Activity 1 —
In the theater news column, to what date was the opening of "The Belle of Amherst" moved?
Activity 2 —
Rewrite the theater news column from "Even before that, Jefferson" up to and including "to return to.", swapping "Scar" for "Mufasa".
Activity 3 —
Turn the paragraph of the theater news column that starts "Good news. On the other hand" into a short bulleted list that keeps its main facts.

Reading text —
.....

By Jonathan Abarbanel
A spate of medical emergencies has affected at least three Off-Loop shows. I don’t know what a spate is, either, but it never seems to be good.
The Side Project, a small North Side troupe, pushed back “Maggie: A Girl of the Streets,” from March to May, following emergency surgery on Adam Webster, the troupe’s artisitc director. The show is a world premiere adaptation (by Webster) of the 1893 novel by Stephen Crane, about life on The Bowery in New York during the Gilded Age.
The award-winning City Lit Theatre Company pushed back the opening of “The Belle of Amherst” by a week to February 23. The one-woman show about Emily Dickinson stars Karen Platt, who rushed to South Dakota during preview week to be with her 91-year old dad when he took a tumble. Pratt’s understudy (also the show’s director) went on for two previews, but the City Lit producers decided to wait for Pratt.
Even before that, Jefferson Award winning actor Larry Yando had to withdraw from the national tour of “The Lion King” when an old knee injury flared up and required surgery. The popular Yando had co-starred as the evil Scar for nine months here in Chicago. The Walt Disney Companty, producers of “The Lion King,” have kept the door open for Yando to return whenever he can . . . that is, if there’s a Walt Disney Company to return to.
Good news. On the other hand, sometimes the medical news is good: Director Lisa Portes gave birth to a daughter on Valentine’s Day, during final previews of “Far Away,” the Caryl Churchill play she was staging at Next Theatre (Evanston). The show opened on schedule two nights later to glowing reviews from the critics.
Manager Harisse Davidson reports that actress Irma Hall also is making progress in her recuperation from an automobile accident. By Valentine’s Day, Hall was out of the hospital and at the Warren Barr Pavilion on Oak Street, a rehabilitation center. While she still has a struggle ahead of her, this is good news.

.....

Collected data entries:

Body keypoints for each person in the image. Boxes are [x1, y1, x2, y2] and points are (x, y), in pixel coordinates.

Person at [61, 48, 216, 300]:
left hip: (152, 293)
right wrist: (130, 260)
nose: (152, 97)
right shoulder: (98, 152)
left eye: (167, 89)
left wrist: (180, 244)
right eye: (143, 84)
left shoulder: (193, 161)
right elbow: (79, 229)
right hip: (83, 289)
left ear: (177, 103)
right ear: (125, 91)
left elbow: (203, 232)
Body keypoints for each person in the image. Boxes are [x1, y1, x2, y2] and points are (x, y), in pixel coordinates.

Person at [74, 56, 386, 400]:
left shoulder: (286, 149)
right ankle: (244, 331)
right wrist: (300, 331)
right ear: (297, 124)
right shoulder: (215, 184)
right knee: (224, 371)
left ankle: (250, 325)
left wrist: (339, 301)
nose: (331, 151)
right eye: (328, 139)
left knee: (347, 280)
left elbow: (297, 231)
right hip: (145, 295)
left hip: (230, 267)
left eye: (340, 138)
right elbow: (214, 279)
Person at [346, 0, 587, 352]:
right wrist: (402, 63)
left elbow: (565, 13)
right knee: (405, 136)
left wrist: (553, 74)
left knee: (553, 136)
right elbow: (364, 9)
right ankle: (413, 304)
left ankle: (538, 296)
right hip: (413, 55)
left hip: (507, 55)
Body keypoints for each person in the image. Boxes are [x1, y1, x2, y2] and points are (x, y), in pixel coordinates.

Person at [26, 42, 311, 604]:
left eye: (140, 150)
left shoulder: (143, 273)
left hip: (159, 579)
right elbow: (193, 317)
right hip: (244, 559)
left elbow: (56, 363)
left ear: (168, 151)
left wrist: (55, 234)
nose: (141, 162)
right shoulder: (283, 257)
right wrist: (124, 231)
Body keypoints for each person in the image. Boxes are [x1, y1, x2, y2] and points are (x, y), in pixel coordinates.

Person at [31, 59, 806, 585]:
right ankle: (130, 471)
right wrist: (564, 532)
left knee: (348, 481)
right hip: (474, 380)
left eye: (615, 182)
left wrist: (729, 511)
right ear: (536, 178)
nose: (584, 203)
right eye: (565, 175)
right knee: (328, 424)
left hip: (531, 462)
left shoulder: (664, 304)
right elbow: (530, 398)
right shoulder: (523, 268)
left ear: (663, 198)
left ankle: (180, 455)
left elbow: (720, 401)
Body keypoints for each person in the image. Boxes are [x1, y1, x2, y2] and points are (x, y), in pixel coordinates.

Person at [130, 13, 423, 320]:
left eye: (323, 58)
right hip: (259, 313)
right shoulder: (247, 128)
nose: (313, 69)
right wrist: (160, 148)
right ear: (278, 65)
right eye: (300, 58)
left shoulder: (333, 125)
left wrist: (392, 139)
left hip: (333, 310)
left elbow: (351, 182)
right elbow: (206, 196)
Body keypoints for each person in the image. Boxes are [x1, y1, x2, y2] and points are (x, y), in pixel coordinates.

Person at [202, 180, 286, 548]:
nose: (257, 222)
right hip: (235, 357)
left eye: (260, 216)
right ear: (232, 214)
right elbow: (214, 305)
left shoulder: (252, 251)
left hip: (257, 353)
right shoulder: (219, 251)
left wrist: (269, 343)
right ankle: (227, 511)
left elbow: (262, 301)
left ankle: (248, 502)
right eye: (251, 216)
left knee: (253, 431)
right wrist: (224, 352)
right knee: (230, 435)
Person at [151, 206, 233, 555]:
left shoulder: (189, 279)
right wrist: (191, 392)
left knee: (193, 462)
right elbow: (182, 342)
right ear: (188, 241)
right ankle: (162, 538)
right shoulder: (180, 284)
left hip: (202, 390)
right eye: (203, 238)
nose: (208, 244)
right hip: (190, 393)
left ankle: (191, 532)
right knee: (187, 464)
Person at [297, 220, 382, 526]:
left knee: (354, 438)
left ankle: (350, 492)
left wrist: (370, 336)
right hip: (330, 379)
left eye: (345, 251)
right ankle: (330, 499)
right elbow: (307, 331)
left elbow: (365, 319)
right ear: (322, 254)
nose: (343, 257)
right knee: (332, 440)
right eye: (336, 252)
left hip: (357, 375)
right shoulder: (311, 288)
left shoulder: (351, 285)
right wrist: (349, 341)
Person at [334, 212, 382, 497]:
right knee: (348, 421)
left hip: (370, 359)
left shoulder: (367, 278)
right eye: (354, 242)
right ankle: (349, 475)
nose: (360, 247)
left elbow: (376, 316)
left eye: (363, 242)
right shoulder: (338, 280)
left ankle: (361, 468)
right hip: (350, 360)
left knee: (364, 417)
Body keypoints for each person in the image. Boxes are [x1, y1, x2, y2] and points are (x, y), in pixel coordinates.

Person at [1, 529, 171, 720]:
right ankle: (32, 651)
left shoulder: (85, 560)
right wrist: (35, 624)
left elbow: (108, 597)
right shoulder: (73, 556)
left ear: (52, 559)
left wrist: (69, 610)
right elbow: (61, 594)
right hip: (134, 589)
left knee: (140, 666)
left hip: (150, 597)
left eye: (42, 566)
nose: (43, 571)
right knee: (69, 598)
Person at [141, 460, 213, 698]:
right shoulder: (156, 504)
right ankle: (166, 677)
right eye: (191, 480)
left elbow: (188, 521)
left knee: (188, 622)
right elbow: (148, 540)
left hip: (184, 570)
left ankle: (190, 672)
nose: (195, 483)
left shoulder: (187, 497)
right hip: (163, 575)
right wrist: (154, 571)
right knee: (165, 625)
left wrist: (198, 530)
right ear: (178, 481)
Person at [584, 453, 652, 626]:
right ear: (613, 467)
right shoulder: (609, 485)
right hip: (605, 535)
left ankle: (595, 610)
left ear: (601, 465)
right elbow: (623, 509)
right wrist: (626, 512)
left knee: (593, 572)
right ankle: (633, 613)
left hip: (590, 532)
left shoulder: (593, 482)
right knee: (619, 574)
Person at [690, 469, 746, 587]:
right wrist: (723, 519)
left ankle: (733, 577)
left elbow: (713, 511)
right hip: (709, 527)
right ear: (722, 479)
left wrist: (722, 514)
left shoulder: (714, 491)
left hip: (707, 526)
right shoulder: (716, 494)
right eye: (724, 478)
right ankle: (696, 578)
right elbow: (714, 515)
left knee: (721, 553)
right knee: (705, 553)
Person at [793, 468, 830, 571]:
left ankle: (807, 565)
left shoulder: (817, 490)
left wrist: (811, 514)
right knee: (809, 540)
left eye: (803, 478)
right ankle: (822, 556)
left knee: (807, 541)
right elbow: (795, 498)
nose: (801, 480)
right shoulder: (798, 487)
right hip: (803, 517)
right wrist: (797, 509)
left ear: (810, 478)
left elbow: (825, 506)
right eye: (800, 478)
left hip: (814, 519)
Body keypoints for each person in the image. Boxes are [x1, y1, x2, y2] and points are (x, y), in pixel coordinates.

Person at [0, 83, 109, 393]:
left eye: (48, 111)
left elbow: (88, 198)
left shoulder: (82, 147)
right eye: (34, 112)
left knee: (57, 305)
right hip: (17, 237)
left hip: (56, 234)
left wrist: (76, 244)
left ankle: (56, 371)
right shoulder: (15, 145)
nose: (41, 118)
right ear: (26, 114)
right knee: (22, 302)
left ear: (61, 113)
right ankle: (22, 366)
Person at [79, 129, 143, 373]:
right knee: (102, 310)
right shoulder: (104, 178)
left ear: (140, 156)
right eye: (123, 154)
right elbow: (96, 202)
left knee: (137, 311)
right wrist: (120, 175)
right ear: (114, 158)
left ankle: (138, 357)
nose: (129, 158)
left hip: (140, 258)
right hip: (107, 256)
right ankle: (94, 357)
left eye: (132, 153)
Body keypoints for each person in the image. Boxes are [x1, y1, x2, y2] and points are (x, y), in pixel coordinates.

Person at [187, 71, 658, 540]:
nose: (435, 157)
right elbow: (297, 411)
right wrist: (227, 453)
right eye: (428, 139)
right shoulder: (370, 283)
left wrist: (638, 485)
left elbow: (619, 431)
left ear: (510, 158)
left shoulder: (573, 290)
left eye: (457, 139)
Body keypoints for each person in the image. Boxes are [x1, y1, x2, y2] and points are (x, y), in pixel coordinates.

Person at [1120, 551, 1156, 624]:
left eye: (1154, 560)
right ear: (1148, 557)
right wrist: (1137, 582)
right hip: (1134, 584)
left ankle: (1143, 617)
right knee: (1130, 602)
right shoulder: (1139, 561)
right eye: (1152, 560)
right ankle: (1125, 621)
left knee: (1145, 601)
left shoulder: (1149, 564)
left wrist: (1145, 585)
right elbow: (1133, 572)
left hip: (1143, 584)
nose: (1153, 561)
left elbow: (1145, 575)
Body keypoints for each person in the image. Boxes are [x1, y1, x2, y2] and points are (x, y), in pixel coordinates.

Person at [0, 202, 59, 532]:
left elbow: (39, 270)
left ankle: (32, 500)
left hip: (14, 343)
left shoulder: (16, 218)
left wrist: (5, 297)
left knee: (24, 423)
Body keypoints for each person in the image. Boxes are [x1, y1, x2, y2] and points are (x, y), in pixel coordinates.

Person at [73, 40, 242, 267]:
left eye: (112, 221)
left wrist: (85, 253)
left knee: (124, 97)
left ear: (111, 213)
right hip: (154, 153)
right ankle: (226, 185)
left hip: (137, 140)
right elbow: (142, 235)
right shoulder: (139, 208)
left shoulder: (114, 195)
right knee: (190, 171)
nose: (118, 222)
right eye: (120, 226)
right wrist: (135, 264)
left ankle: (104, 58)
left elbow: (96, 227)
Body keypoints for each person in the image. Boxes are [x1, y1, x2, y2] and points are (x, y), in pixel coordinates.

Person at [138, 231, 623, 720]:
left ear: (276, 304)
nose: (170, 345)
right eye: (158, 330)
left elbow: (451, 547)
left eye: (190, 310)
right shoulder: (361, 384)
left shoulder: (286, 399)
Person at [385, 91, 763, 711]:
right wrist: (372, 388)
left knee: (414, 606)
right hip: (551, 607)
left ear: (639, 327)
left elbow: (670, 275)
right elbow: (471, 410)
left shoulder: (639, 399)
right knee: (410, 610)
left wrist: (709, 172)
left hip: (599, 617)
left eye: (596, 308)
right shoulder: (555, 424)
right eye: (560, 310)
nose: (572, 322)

.....

Answer space 1 —
February 23

Answer space 2 —
Even before that, Jefferson Award winning actor Larry Yando had to withdraw from the national tour of “The Lion King” when an old knee injury flared up and required surgery. The popular Yando had co-starred as the evil Mufasa for nine months here in Chicago. The Walt Disney Companty, producers of “The Lion King,” have kept the door open for Yando to return whenever he can . . . that is, if there’s a Walt Disney Company to return to.

Answer space 3 —
- Director Lisa Portes gave birth to a daughter on Valentine's Day.
- The birth came during final previews of "Far Away," the Caryl Churchill play she was staging at Next Theatre (Evanston).
- The show opened on schedule two nights later to glowing reviews from the critics.